Given problem: According to the auditor's report excerpt on Punjab Communications Limited, what was the date of the original Independent Auditor's Report that the revised report supersedes?
>> start Document excerpt
Market Cap. (Rs.) 61.26 Cr. P/BV 2.15 Book Value (Rs.) 23.73
52 Week High/Low (Rs.) 71/41 FV/ML 10/1 P/E(X) 0.00
Bookclosure 28/11/2024 EPS (Rs.) 0.00 Div Yield (%) 0.00
Year End :2024-03 

Punjab Communications Limited

Revised Independent Auditor's Report on the Audit of the Standalone Financial Statements

This Revised Independent Auditor's Report is being issued in supersession of our original Independent Auditor's Report dated 28th May, 2024. The revised report is being issued due to inadvertent omission of our comments on the use of accounting software by the company having audit trail feature and it's reporting under Rule 11(g) of the Companies (Audit and Auditors)

Rules, 2014 which is applicable from 1st April, 2023. Further, we confirm that none of the figures have undergone any change in the standalone financial Statements of the Company as at 31st March 2024.

Opinion

We have audited the Standalone Financial Statements of Punjab Communications Limited (“the Company"), which comprise the Balance Sheet as at 31st March 2024, the Statement of Profit and Loss (including other comprehensive income), the Statement of Changes in Equity, and statement of Cash Flows for the year then ended, and Notes to the Standalone financial statements, including a summary of significant accounting policies and other explanatory information.
>> end Document excerpt
>> start Provided data
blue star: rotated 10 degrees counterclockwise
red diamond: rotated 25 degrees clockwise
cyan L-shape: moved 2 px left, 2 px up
>> end Provided data
Complete answer: 28th May, 2024